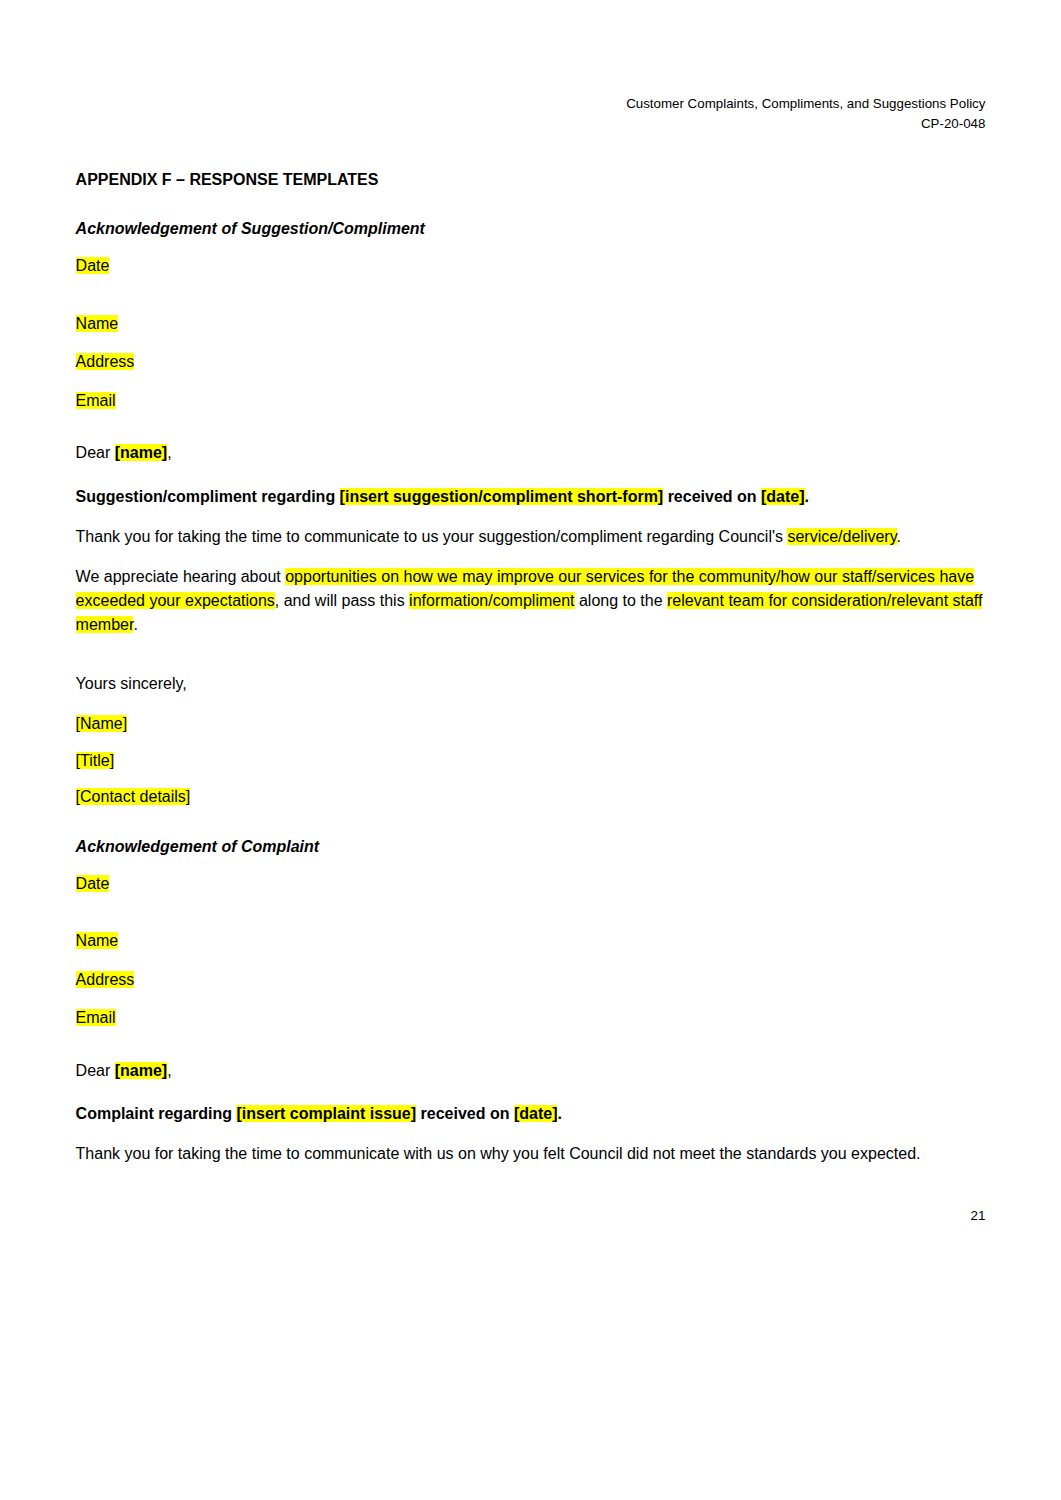Customer Complaints, Compliments, and Suggestions Policy
CP-20-048
APPENDIX F – RESPONSE TEMPLATES
Acknowledgement of Suggestion/Compliment
Date
Name
Address
Email
Dear [name],
Suggestion/compliment regarding [insert suggestion/compliment short-form] received on [date].
Thank you for taking the time to communicate to us your suggestion/compliment regarding Council's service/delivery.
We appreciate hearing about opportunities on how we may improve our services for the community/how our staff/services have exceeded your expectations, and will pass this information/compliment along to the relevant team for consideration/relevant staff member.
Yours sincerely,
[Name]
[Title]
[Contact details]
Acknowledgement of Complaint
Date
Name
Address
Email
Dear [name],
Complaint regarding [insert complaint issue] received on [date].
Thank you for taking the time to communicate with us on why you felt Council did not meet the standards you expected.
21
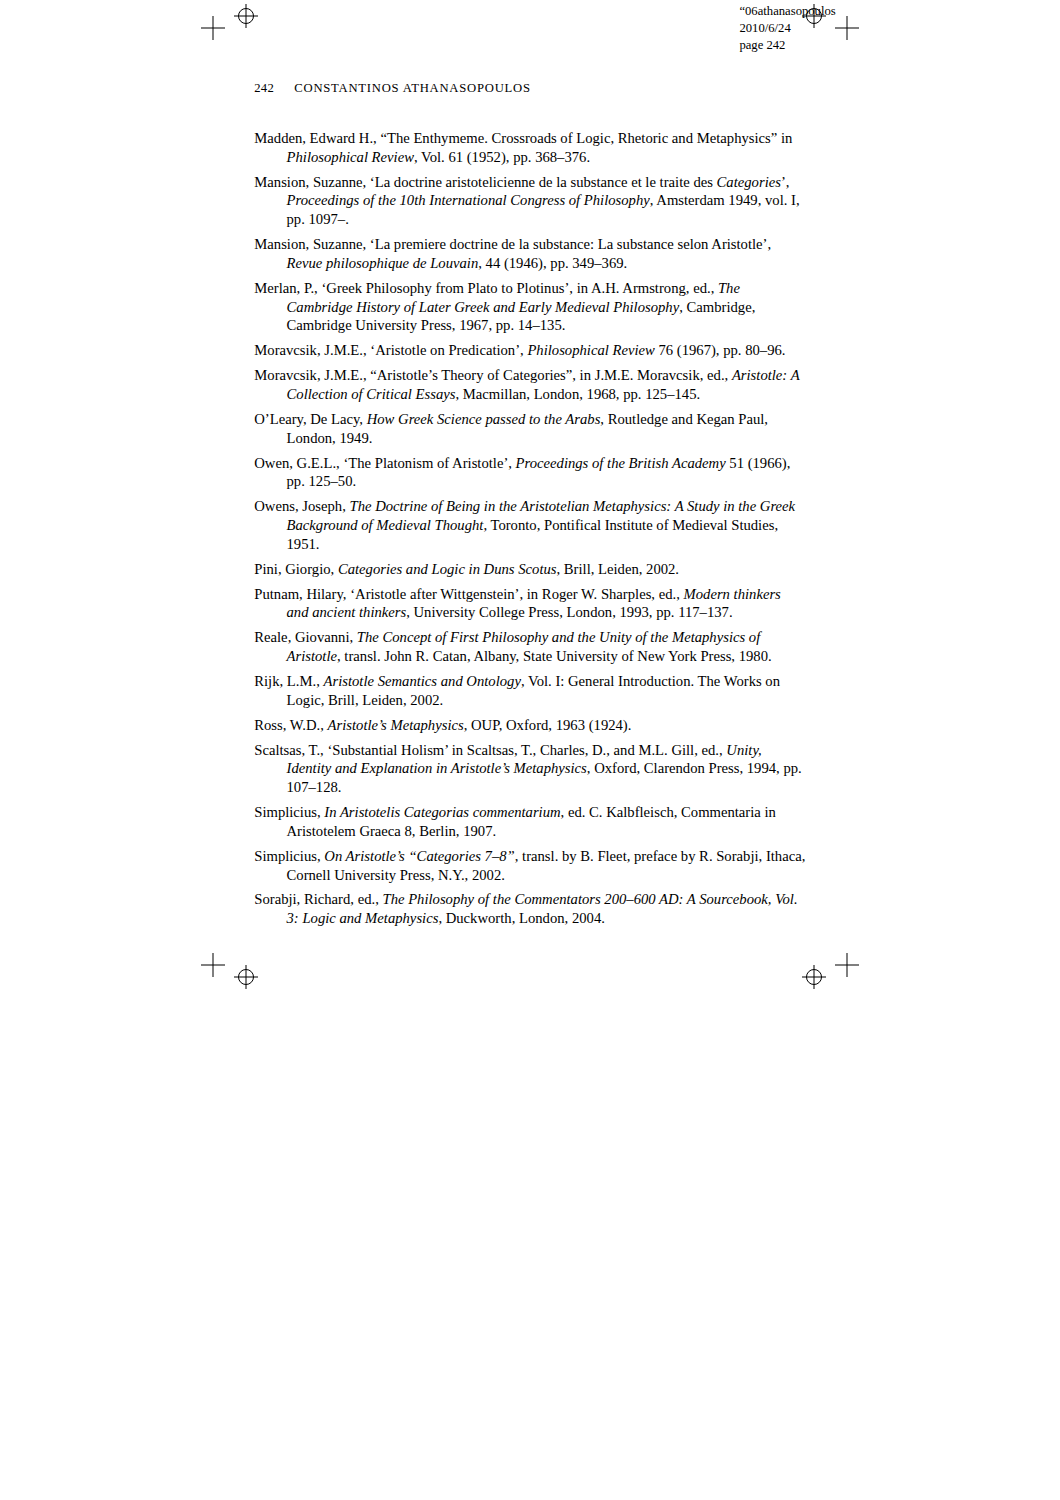“06athanasopoulos
2010/6/24
page 242
242 Constantinos Athanasopoulos
Madden, Edward H., “The Enthymeme. Crossroads of Logic, Rhetoric and Metaphysics” in Philosophical Review, Vol. 61 (1952), pp. 368–376.
Mansion, Suzanne, ‘La doctrine aristotelicienne de la substance et le traite des Categories’, Proceedings of the 10th International Congress of Philosophy, Amsterdam 1949, vol. I, pp. 1097–.
Mansion, Suzanne, ‘La premiere doctrine de la substance: La substance selon Aristotle’, Revue philosophique de Louvain, 44 (1946), pp. 349–369.
Merlan, P., ‘Greek Philosophy from Plato to Plotinus’, in A.H. Armstrong, ed., The Cambridge History of Later Greek and Early Medieval Philosophy, Cambridge, Cambridge University Press, 1967, pp. 14–135.
Moravcsik, J.M.E., ‘Aristotle on Predication’, Philosophical Review 76 (1967), pp. 80–96.
Moravcsik, J.M.E., “Aristotle’s Theory of Categories”, in J.M.E. Moravcsik, ed., Aristotle: A Collection of Critical Essays, Macmillan, London, 1968, pp. 125–145.
O’Leary, De Lacy, How Greek Science passed to the Arabs, Routledge and Kegan Paul, London, 1949.
Owen, G.E.L., ‘The Platonism of Aristotle’, Proceedings of the British Academy 51 (1966), pp. 125–50.
Owens, Joseph, The Doctrine of Being in the Aristotelian Metaphysics: A Study in the Greek Background of Medieval Thought, Toronto, Pontifical Institute of Medieval Studies, 1951.
Pini, Giorgio, Categories and Logic in Duns Scotus, Brill, Leiden, 2002.
Putnam, Hilary, ‘Aristotle after Wittgenstein’, in Roger W. Sharples, ed., Modern thinkers and ancient thinkers, University College Press, London, 1993, pp. 117–137.
Reale, Giovanni, The Concept of First Philosophy and the Unity of the Metaphysics of Aristotle, transl. John R. Catan, Albany, State University of New York Press, 1980.
Rijk, L.M., Aristotle Semantics and Ontology, Vol. I: General Introduction. The Works on Logic, Brill, Leiden, 2002.
Ross, W.D., Aristotle’s Metaphysics, OUP, Oxford, 1963 (1924).
Scaltsas, T., ‘Substantial Holism’ in Scaltsas, T., Charles, D., and M.L. Gill, ed., Unity, Identity and Explanation in Aristotle’s Metaphysics, Oxford, Clarendon Press, 1994, pp. 107–128.
Simplicius, In Aristotelis Categorias commentarium, ed. C. Kalbfleisch, Commentaria in Aristotelem Graeca 8, Berlin, 1907.
Simplicius, On Aristotle’s “Categories 7–8”, transl. by B. Fleet, preface by R. Sorabji, Ithaca, Cornell University Press, N.Y., 2002.
Sorabji, Richard, ed., The Philosophy of the Commentators 200–600 AD: A Sourcebook, Vol. 3: Logic and Metaphysics, Duckworth, London, 2004.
----------
Copy the material exactly. Do not include the pictures.

SOLUTION TO THE PROBLEM
Customer Complaints, Compliments, and Suggestions Policy
CP-20-048
APPENDIX F – RESPONSE TEMPLATES
Acknowledgement of Suggestion/Compliment
Date
Name
Address
Email
Dear [name],
Suggestion/compliment regarding [insert suggestion/compliment short-form] received on [date].
Thank you for taking the time to communicate to us your suggestion/compliment regarding Council's service/delivery.
We appreciate hearing about opportunities on how we may improve our services for the community/how our staff/services have exceeded your expectations, and will pass this information/compliment along to the relevant team for consideration/relevant staff member.
Yours sincerely,
[Name]
[Title]
[Contact details]
Acknowledgement of Complaint
Date
Name
Address
Email
Dear [name],
Complaint regarding [insert complaint issue] received on [date].
Thank you for taking the time to communicate with us on why you felt Council did not meet the standards you expected.
21
“06athanasopoulos
2010/6/24
page 242
242 Constantinos Athanasopoulos
Madden, Edward H., “The Enthymeme. Crossroads of Logic, Rhetoric and Metaphysics” in Philosophical Review, Vol. 61 (1952), pp. 368–376.
Mansion, Suzanne, ‘La doctrine aristotelicienne de la substance et le traite des Categories’, Proceedings of the 10th International Congress of Philosophy, Amsterdam 1949, vol. I, pp. 1097–.
Mansion, Suzanne, ‘La premiere doctrine de la substance: La substance selon Aristotle’, Revue philosophique de Louvain, 44 (1946), pp. 349–369.
Merlan, P., ‘Greek Philosophy from Plato to Plotinus’, in A.H. Armstrong, ed., The Cambridge History of Later Greek and Early Medieval Philosophy, Cambridge, Cambridge University Press, 1967, pp. 14–135.
Moravcsik, J.M.E., ‘Aristotle on Predication’, Philosophical Review 76 (1967), pp. 80–96.
Moravcsik, J.M.E., “Aristotle’s Theory of Categories”, in J.M.E. Moravcsik, ed., Aristotle: A Collection of Critical Essays, Macmillan, London, 1968, pp. 125–145.
O’Leary, De Lacy, How Greek Science passed to the Arabs, Routledge and Kegan Paul, London, 1949.
Owen, G.E.L., ‘The Platonism of Aristotle’, Proceedings of the British Academy 51 (1966), pp. 125–50.
Owens, Joseph, The Doctrine of Being in the Aristotelian Metaphysics: A Study in the Greek Background of Medieval Thought, Toronto, Pontifical Institute of Medieval Studies, 1951.
Pini, Giorgio, Categories and Logic in Duns Scotus, Brill, Leiden, 2002.
Putnam, Hilary, ‘Aristotle after Wittgenstein’, in Roger W. Sharples, ed., Modern thinkers and ancient thinkers, University College Press, London, 1993, pp. 117–137.
Reale, Giovanni, The Concept of First Philosophy and the Unity of the Metaphysics of Aristotle, transl. John R. Catan, Albany, State University of New York Press, 1980.
Rijk, L.M., Aristotle Semantics and Ontology, Vol. I: General Introduction. The Works on Logic, Brill, Leiden, 2002.
Ross, W.D., Aristotle’s Metaphysics, OUP, Oxford, 1963 (1924).
Scaltsas, T., ‘Substantial Holism’ in Scaltsas, T., Charles, D., and M.L. Gill, ed., Unity, Identity and Explanation in Aristotle’s Metaphysics, Oxford, Clarendon Press, 1994, pp. 107–128.
Simplicius, In Aristotelis Categorias commentarium, ed. C. Kalbfleisch, Commentaria in Aristotelem Graeca 8, Berlin, 1907.
Simplicius, On Aristotle’s “Categories 7–8”, transl. by B. Fleet, preface by R. Sorabji, Ithaca, Cornell University Press, N.Y., 2002.
Sorabji, Richard, ed., The Philosophy of the Commentators 200–600 AD: A Sourcebook, Vol. 3: Logic and Metaphysics, Duckworth, London, 2004.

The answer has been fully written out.